#### Requirements:
1 - Using the text on the founding of Roosevelt University, explain in one to three sentences why college choices in Chicago were limited in the early 1940s.
2 - Answer these questions from the text on the founding of Roosevelt University:
(a) In what year was Roosevelt College created?
(b) Where was the first student assembly held?
(c) What share of the nation's high school graduates went on to higher education at that time?
3 - Write the next part of the text on the founding of Roosevelt University, continuing after its final sentence.

** begin Text block **

The Equality Experiment

TEXT ON WHITE

For many people the notion that a college or university could restrict admission because of one’s race, religion or gender is unthinkable. But that was the case just 70 years ago when Roosevelt University was founded. At that time, the majority of people attending colleges in the United States were white Christian men.

On the occasion of the University’s 70th anniversary, we asked University Historian Lynn Weiner to examine why the founding of Roosevelt was such an extraordinary occurrence in the history of social equality and why it was a success from the very beginning.


In nineteen forty-five, 70 years ago this year, Roosevelt College was created in a courageous effort to make higher education more democratic. It was born into a world where racial, gender and religious segregation dominated colleges and universities, in a nation where fewer than 20 percent of high school graduates went on to higher education and in a city where stores, restaurants, housing and recreation excluded African Americans.

The first student assembly at Roosevelt College

The first student assembly at Roosevelt College was held in the fall of 1945 in the Wells Street building.

College choices were limited in Chicago during the early 1940s. The only comprehensive public university was 140 miles away in Urbana-Champaign, until the University of Illinois opened a two-year campus for freshmen and sophomores on Navy Pier in 1946. Local options included professional and teacher-training colleges, junior colleges, Catholic schools and the University of Chicago and Northwestern University.

** end Text block **
** begin Data lines **

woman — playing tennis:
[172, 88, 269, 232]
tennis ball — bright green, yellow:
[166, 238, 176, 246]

** end Data lines **

#### Solved problems:
1 - The only comprehensive public university was 140 miles away in Urbana-Champaign, and the University of Illinois did not open its two-year campus on Navy Pier until 1946. Local options were limited to professional and teacher-training colleges, junior colleges, Catholic schools, the University of Chicago and Northwestern University.

2 -
(a) 1945
(b) In the Wells Street building
(c) Fewer than 20 percent

3 -
Bigotry further restricted college opportunities. Many private colleges and universities at this time – including Northwestern – imposed admissions quotas on the number of Jewish, Catholic and black students they would accept. To screen out “socially undesirable applicants,” they required photographs, personal interviews or the names of all four grandparents on applications.

The number of black enrollees at selective schools was miniscule and their applications discouraged. Princeton University, for example, would not admit black students until 1945. Public universities also discriminated by race. It was not until 1948 that the University of Arkansas admitted its first African-American student. Northwestern, which did admit up to five black students a year in the 1940s, excluded these students from on-campus housing until 1947.

Jewish students were held to quotas of between 2 and 15 percent as universities responded to what they termed the “Jewish problem.” These discriminatory admission policies, which had begun in the 1920s, persisted until the mid-1960s.

One exception was the Central YMCA College in Chicago. Opened in 1919, by 1941 it enrolled a diverse group of 2,240 men and women and identified itself as “liberal in spirit.”

By the early 1940s, however, the Y’s 16-member Board of Directors comprised mostly of local businessmen and bankers had grown uneasy with the rising numbers of “undesirable” black and Jewish students in the classrooms and hallways. They feared these students would drive away white Protestant applicants. In addition, despite the “liberal spirit” of the school, there were rigid racial restrictions in place. Black students, for instance, were expected to pay athletic fees but were not permitted to use the swimming pool, which was operated by the YMCA.

The president of the college was Edward “Jim” Sparling. A Stanford-educated psychologist, he arrived at the Y College in 1936 and found himself in increasing conflict with the YMCA over three major issues – admissions quotas, discrimination and academic freedom. When the Board told Sparling to prepare a census of the racial and religious composition of the student body, he refused, saying, “We don’t count that way.” In February of 1945 he was told to resign.

Edward James Sparling

Edward James Sparling, Roosevelt’s founding president.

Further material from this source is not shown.